Penggunaan pakaian laki-laki oleh perempuan sebenarnya tidak dilarang oleh ajaran Katolik jika memilki alasan mendesak, salah satunya melindungi diri dari perkosaan. Ia juga boleh saja menggunakan pakaian perang laki-laki untuk melindungi diri dalam pertempuran, walaupun membuatnya tampak menjadi kesatria laki-laki. Ahli teologi Jean Gerson mengatakan bahwa penampilan tersebut hanya untuk kepraktisan.
Pada pagi hari tanggal 30 Mei 1431, pada usia 19 tahun, Joan dibawa ke pasar lama Rouen dan dibakar di tiang pancang. Ia meminta dua petugas, Martin Ladvenu dan Isambart de la Pierre untuk memegang salib di belakangnya. Seorang prajurit Inggris juga membuatkan salib kayu untuk ditempatkan di dadanya.
Menurut serial Drunk History yang ditayangkan di kanal Youtube Comedy Central, Joan kerap memanggil Yesus dan ketiga utusannya St. Michael, St. Catherine, dan St. Margaret ketika dibakar. Belakangan, algojo Geoffroy Therage menyatakan bahwa dirinya sangat takut dikutuk karena ia telah membakar wanita suci.
Pengaruh Joan terhadap masyarakat Prancis terus berlanjut meskipun ia telah tiada. Berkat tuntutan ibunya, Isabelle Romee, Joan diputuskan tidak bersalah dan nama baiknya dipulihkan oleh pengadilan. Perempuan yang dijuluki La pucelle atau sang dara tersebut pun diangkat sebagai simbol nasional Prancis oleh Napoleon Bonaparte pada tahun 1803.
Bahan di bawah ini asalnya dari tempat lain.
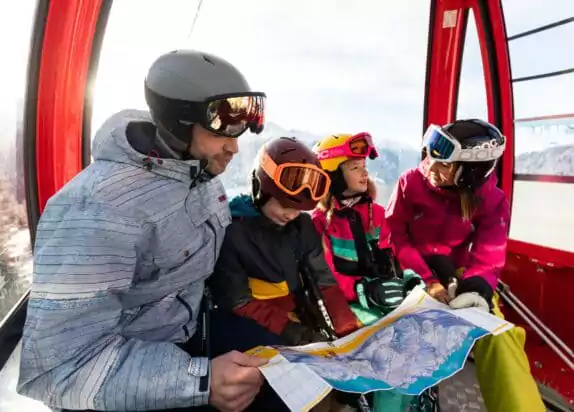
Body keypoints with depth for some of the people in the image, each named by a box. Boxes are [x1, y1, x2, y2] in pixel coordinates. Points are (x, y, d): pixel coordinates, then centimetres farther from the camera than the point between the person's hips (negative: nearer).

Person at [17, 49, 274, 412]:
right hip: (126, 381, -6)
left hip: (191, 329, 7)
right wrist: (199, 380, -39)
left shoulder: (202, 173, -5)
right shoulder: (99, 208, -31)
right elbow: (61, 367, -33)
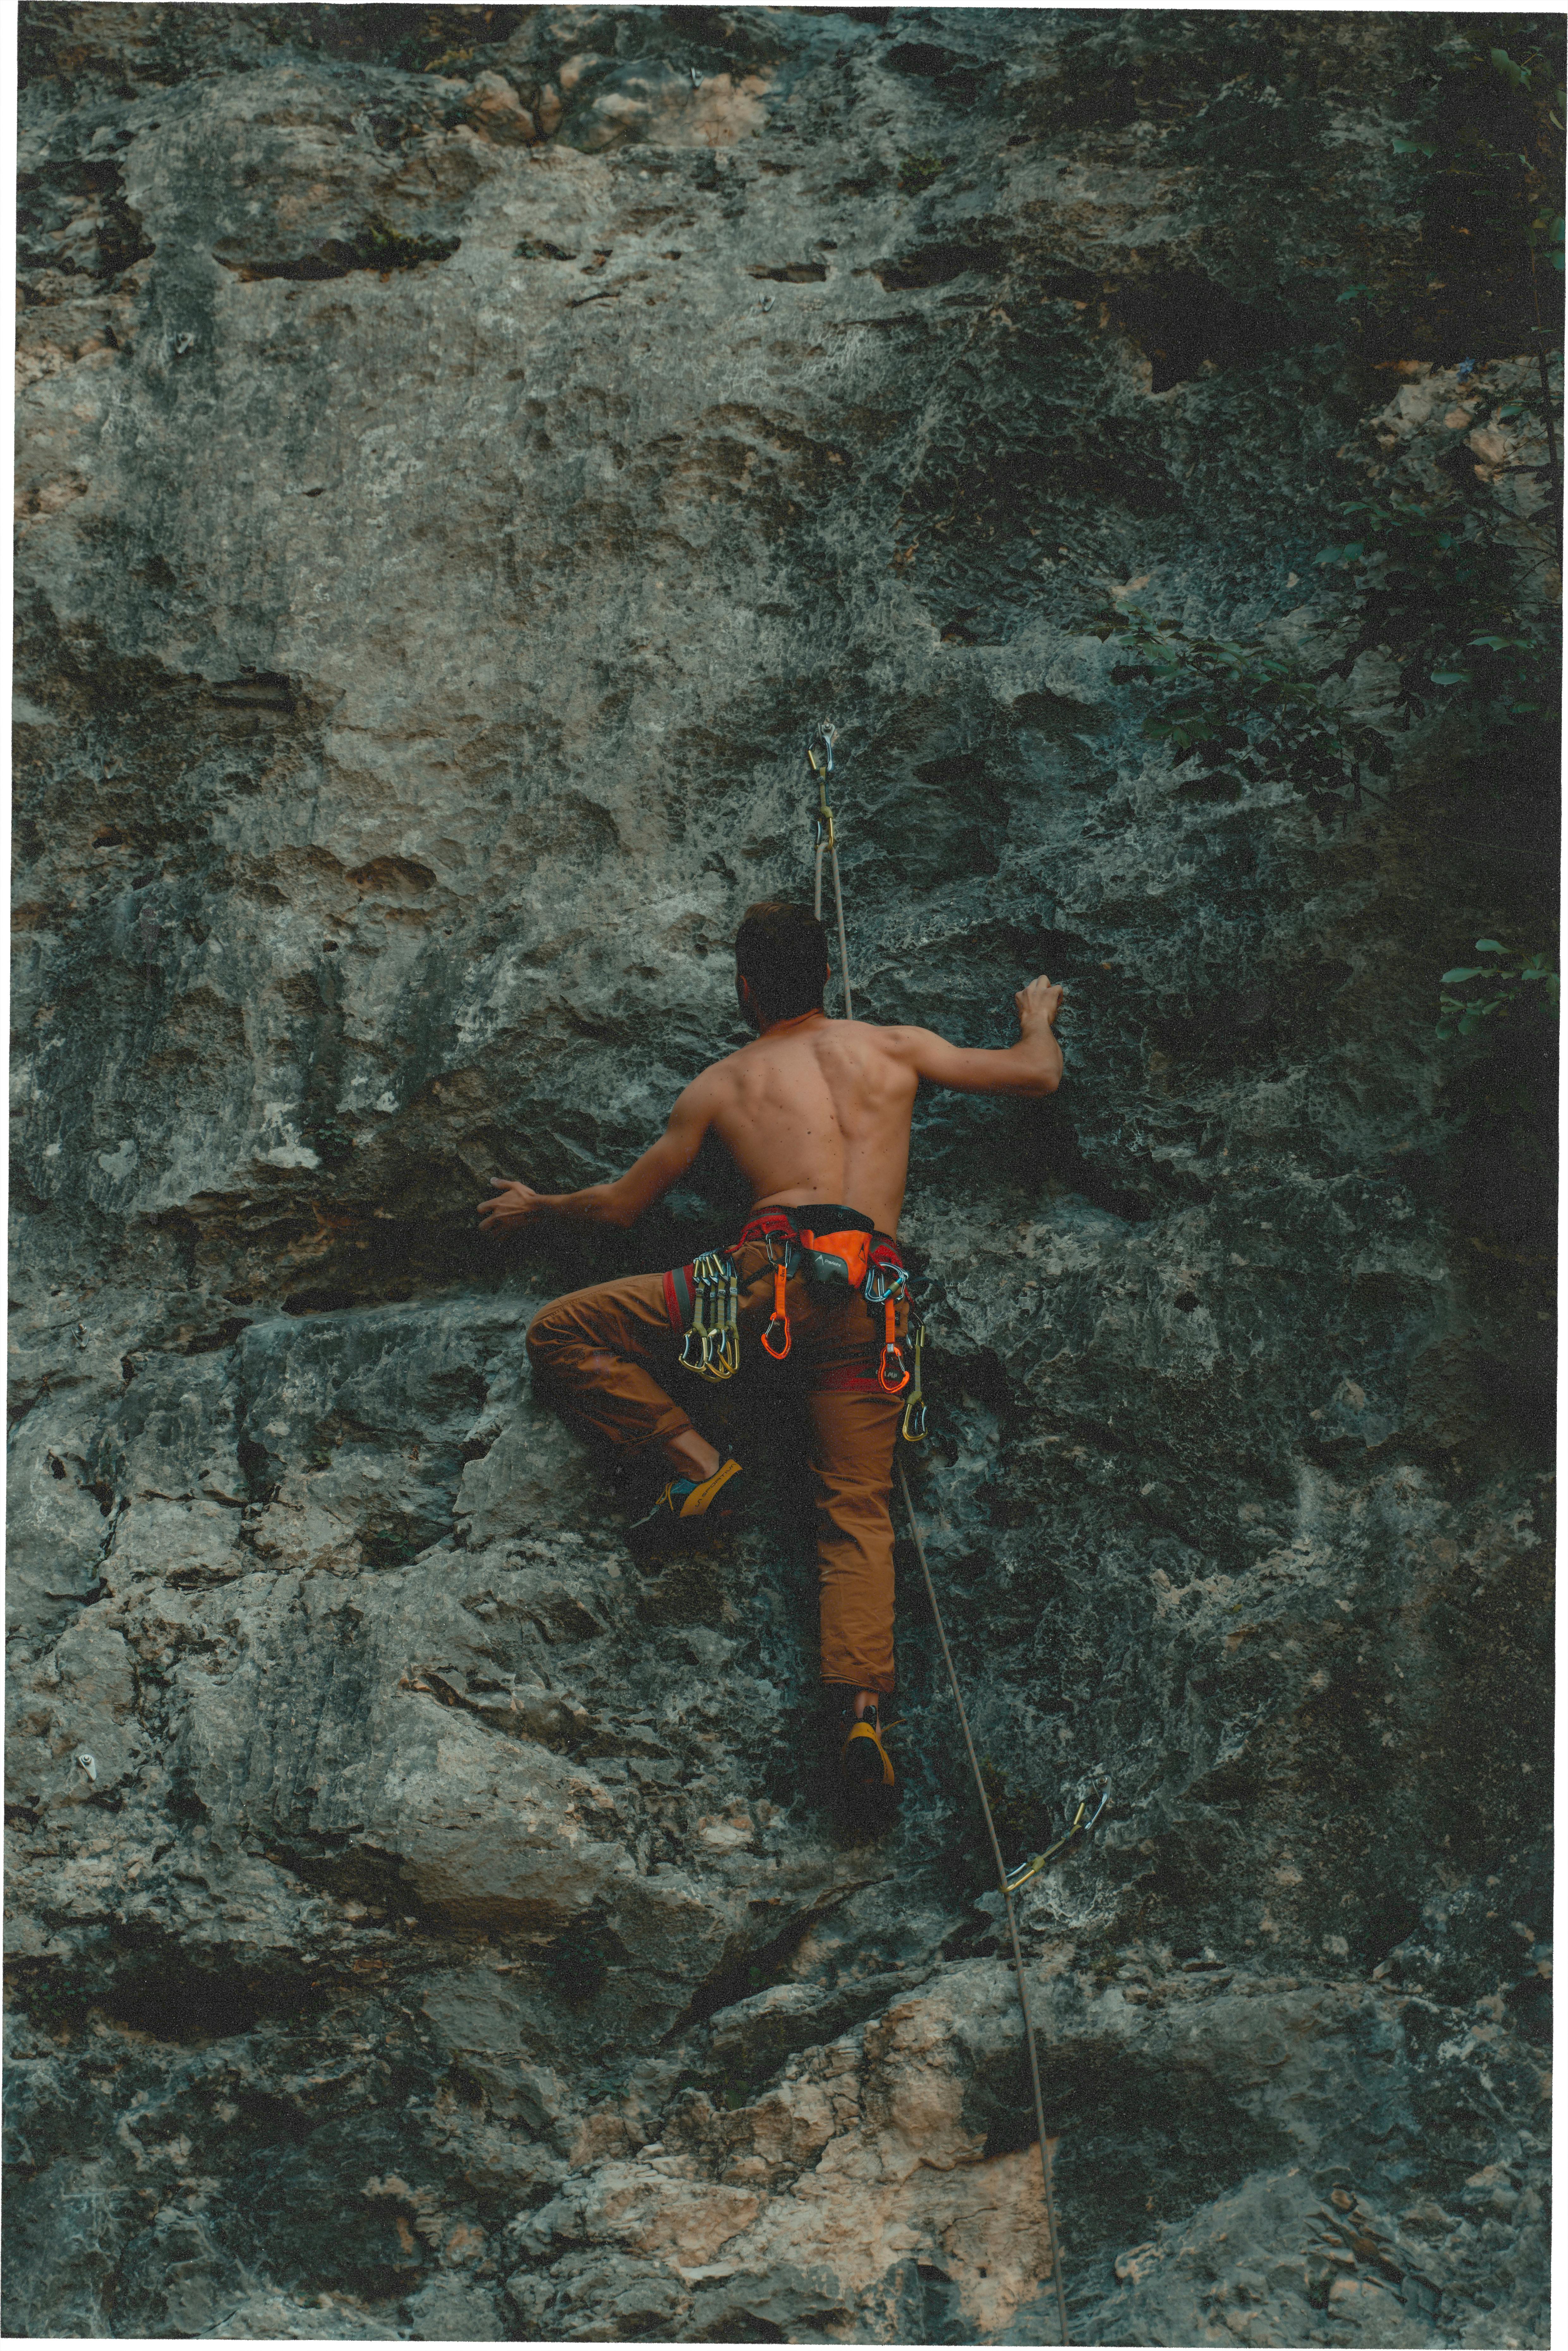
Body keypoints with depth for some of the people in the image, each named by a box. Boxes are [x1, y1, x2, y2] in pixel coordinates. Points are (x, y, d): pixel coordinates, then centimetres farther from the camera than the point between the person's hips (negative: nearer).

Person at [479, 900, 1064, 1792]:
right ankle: (862, 1702, -20)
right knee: (859, 1511, 3)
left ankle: (698, 1463, -5)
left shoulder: (721, 1086, 17)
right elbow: (1039, 1075, 25)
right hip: (874, 1303, 3)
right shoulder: (899, 1047, 19)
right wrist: (1038, 1017, 48)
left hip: (775, 1276, -3)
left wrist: (539, 1203, 44)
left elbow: (623, 1205, 25)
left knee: (560, 1335, 9)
Kisah Joan memang ajaib dan penuh dengan misteri. Gadis yang taat agama secara tiba-tiba mendapatkan bisikan untuk membebaskan Prancis. Kelly DeVries, sejarawan Amerika mengatakan Tidak ada seorang pun dari Abad Pertengahan, baik laki-laki atau perempuan, yang menjadi subyek penelitian melebihi Jeanne d'Arc karena hal tersebut.